The day that I came home after a horrendous shift, physically and mentally exhausted, depressed over my situation where I barely get time to spend with my husband let alone family and friends, well that was such a terrible day. The night before my neighbours had come banging on the door at 5am to accuse us of making noise which had been keeping them awake since 2am. We had gone to bed before midnight and their utter madness completely disrupted my precious little sleep before work.
So I was seething at them all day, worried about coming home in case they were waiting to whine about another made up accusation, which I was clearly not in the mood for. I felt so ill and really couldn't face going to work the following day. Then I got home to discover that the niece we'd been expecting to arrive any day had died in the womb. She wasn't actually born until the following day. It was absolutely heartbreaking for all the family. We have since had a funeral near the end of January.
So to sum up, I couldn't take any more. The following day I was too ill to work and was diagnosed later in the week with bronchitis. I had 3 weeks off work in total and really didn't feel up to much of anything at all. But it gave me a long time to think.
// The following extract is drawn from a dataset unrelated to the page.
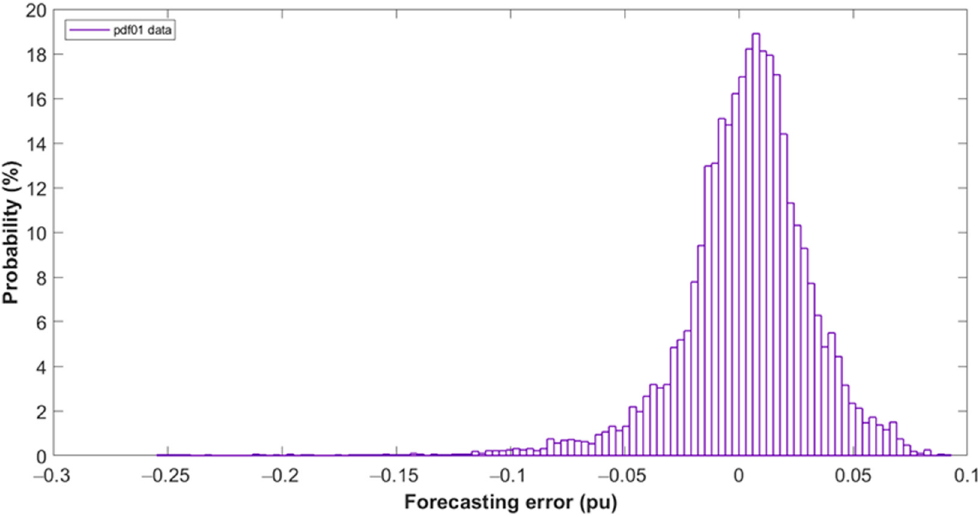
Figure 2. The forecasting error of wind power (spring) in the first interval (probability density function (pdf) 01).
I am so sick of being miserable because of this job and the daft hours because my boss basically wants a permanent holiday. I am sick of spending my days off crying and worrying about having to go back there. During my illness my boss phoned to tell me he was stealing my week's holiday I had booked for my birthday to visit his mum in France for 2 weeks to help her move. I had told him so many times about that holiday and this really was the last straw...(I later found out from my colleague that my boss actually sat on the work computer and booked himself a holiday to Turkey instead for those dates!) So I the day I started back after my illness, I handed in my notice immediately.
I have never felt such a relief and really feel free in the knowledge I will now be able to get that day off to make a friend's wedding, that I won't have to work rediculously doing a job I hate for minimum wage. I don't leave until March 16th but we have already hired someone in my place so I can train her since its a very skilled role.
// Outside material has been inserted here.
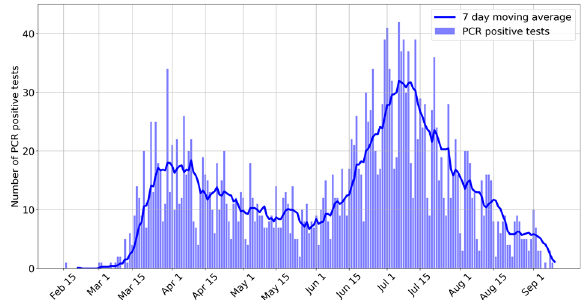
Fig. 4 Distribution of PCR positive tests. Distribution of the number of PCR positive tests per day in our survey, from February 16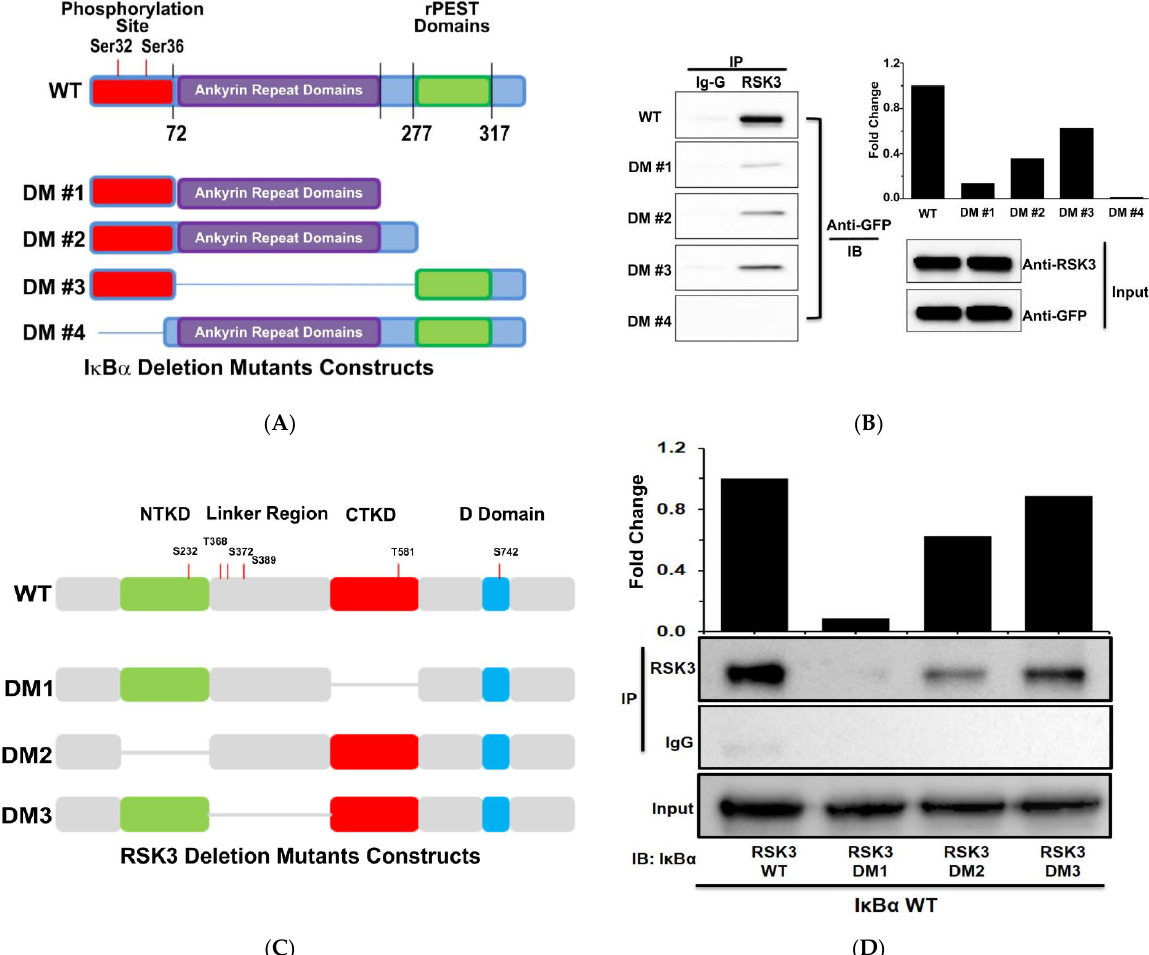
Figure 3: Figure 2. The CTKD domain of RSK3 binds to the N-terminus of I κ B α . ( A ) Schematics of full-length and deletion mutants (DMs) of I κ B α . ( B ) Full-length Myc/His-RSK3 and WT pAC-GFP-I κ B α WT or DM#1–4 were co-transfected into HEK293T cells. RSK3 was immunoprecipitated, and co-immunoprecipitated I κ B α was identified by Western blotting using an anti-GFP antibody. Representative results from two experiments are shown. ( C ) Schematics of full-length and DMs of RSK3. ( D ) Full-length WT Myc/His-I κ B α and pAC-GFP-RSK3 WT or DM1–3 were co-transfected into HEK293T cells. RSK3 was immunoprecipitated, and co-immunoprecipitated I κ B α was detected by Western blotting with an anti-I κ B α antibody. Representative results from three experiments are shown. (** p < 0.01 and * p < 0.05 vs. WT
I am going to start my own Lingerie Brand finally after almost 15 years of dreaming about it. Perhaps I will pick up a part time job if money gets too tight but honestly I need some time for me and my mental health! I probably won't be posting much until April because I am starting my self employment with a 2 week holiday to Malta! But I will keep you posted on my garden antics as much as possible, and come April, I will actually have time for it again. Hopefully that means when summer rocks around I will be able to give my plants that hourly watering they need instead of trying to fit it in around work!
For anyone interested in my Lingerie Brand I will be posting a link to the website once I am up and running with that.
Hope you have all had a better 2014 than me, I have all my favourite blogs to catch up on since the start of January! It's been pretty much constant rain here so I only got out last night to get some garden work done for the first time this year really.
Gosh, what a nightmare! Rozzie, I think you have made the right decision. You could not reasonably keep working for an awful boss like that. I'm surprised that he has already managed to find someone to replace you. Didn't you warn the new person what they are letting themsleves in for? I hope the new venture works out well for you - it certainly couldn't be worse!
ReplyDeleteI feel awful for the new person, but she seemed really desperate for the money, so at least that helps her until she, hopefully for her sake, finds something better.
ReplyDeleteTrue, I think I will be mentally much happier, which is really important for me right now. Plus, can't scoff at having more time for the garden!